Fondaras shrugged. “I let them. Every wise man was once a young fool. Experience and failure are excellent instructors.”
“Learning from our mistakes is the path to wisdom,” I agreed.
“No,” chuckled Fondaras. “Learning from our mistakes is common sense. Learning from other people’s mistakes is wisdom. I need not pick up a coal to see if it’s hot, if I’ve seen you do the same. Sometimes the price of knowledge is mere observation and contemplation.”
I considered that in silence as we approached the far shore of the lake, where a wooden dock suddenly emerged from the mists. There were a few people on the shore, we saw, as the Kasari guided the little skiff to it and tied it off.
The people proved to be Lord Kanset and a few of his men.
“Lady Lilastien sent us to welcome you,” he said, as he helped Alya from the boat. “Did you have a good journey across the Hot Lake?”
“My pores have never been clearer. How is your father?” Alya asked, concerned.
“In fine spirits, now that the poppy haze is clearing from his head,” Kanset reported, proudly. “We shall know how he walks and how much pain he is in by this evening, according to the Sorceress. How was your journey to Lakeshire and Grost Kilnuskum?
“Eventful,” I chuckled, as I stretched on the dock and retrieved my plasma rifle. “I’ll fill you in over dinner, this evening. This is a fascinating little land, and the inhabitants are just as interesting as the landscape.”
“I always thought it was a bit boring, actually,” Kanset admitted. “Until you go north, into the wild. Then it’s far too exciting.

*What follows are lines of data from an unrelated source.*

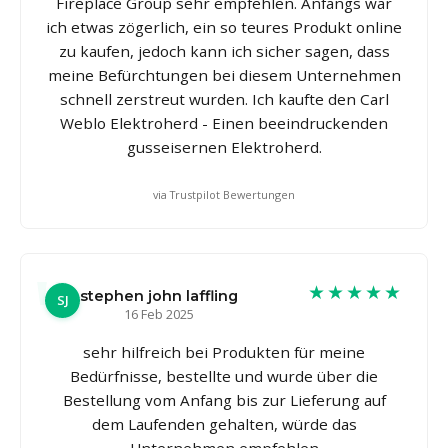
Fireplace Group sehr empfehlen. Anfangs war
ich etwas zögerlich, ein so teures Produkt online
zu kaufen, jedoch kann ich sicher sagen, dass
meine Befürchtungen bei diesem Unternehmen
schnell zerstreut wurden. Ich kaufte den Carl
Weblo Elektroherd - Einen beeindruckenden
gusseisernen Elektroherd.
via Trustpilot Bewertungen
★★★★★
stephen john laffling
SJ
16 Feb 2025
sehr hilfreich bei Produkten für meine
Bedürfnisse, bestellte und wurde über die
Bestellung vom Anfang bis zur Lieferung auf
dem Laufenden gehalten, würde das
Unternehmen empfehlen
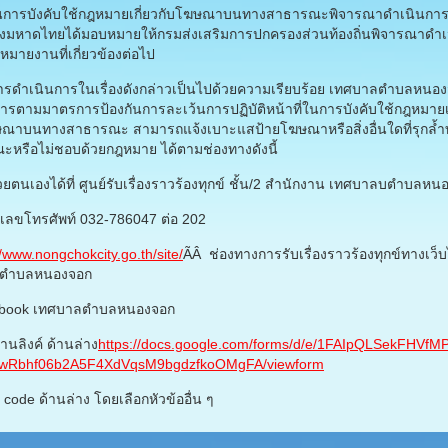
ในการบังคับใช้กฎหมายเกี่ยวกับโฆษณาบนทางสาธารณะพิจารณาดำเนินการ 
งมหาดไทยได้มอบหมายให้กรมส่งเสริมการปกครองส่วนท้องถิ่นพิจารณาดำเ
หมายงานที่เกี่ยวข้องต่อไป
้การดำเนินการในเรื่องดังกล่าวเป็นไปด้วยความเรียบร้อย เทศบาลตำบลหนอง
ารตามมาตรการป้องกันการละเว้นการปฏิบัติหน้าที่ในการบังคับใช้กฎหมายเก
ณาบนทางสาธารณะ สามารถแจ้งเบาะแสป้ายโฆษณาหรือสิ่งอื่นใดที่รุกล้ำ
หรือไม่ชอบด้วยกฎหมาย ได้ตามช่องทางดังนี้
้วยตนเองได้ที่ ศูนย์รับเรื่องราวร้องทุกข์ ชั้น/2 สำนักงาน เทศบาลบตำบลห
เลขโทรศัพท์ 032-786047 ต่อ 202
//www.nongchokcity.go.th/site/
ÃÂ ช่องทางการรับเรื่องราวร้องทุกข์ทางเว็
ลตำบลหนองจอก
ebook เทศบาลตำบลหนองจอก
่านลิงค์ ด้านล่าง
https://docs.google.com/forms/d/e/1FAIpQLSekFHVfMP
wRbhf06b2A5F4XdVqsM9bgdzfkoOMgFA/viewform
 code ด้านล่าง โดยเลือกหัวข้ออื่น ๆ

Come along,” he urged. “I have horses waiting for you. But it is only a short ride.”
Indeed, the route from the dock to the long ramp up to the Cave of the Ancients did not take terribly long to traverse, although we had to dismount and lead the horses across the narrow path that skirted the great boulder along the way. Once we arrived at the meadow, I saw that it had been somewhat transformed. There was a pavilion erected upon it, and a small camp where the Anferny men had been living while they waited for their master to be healed.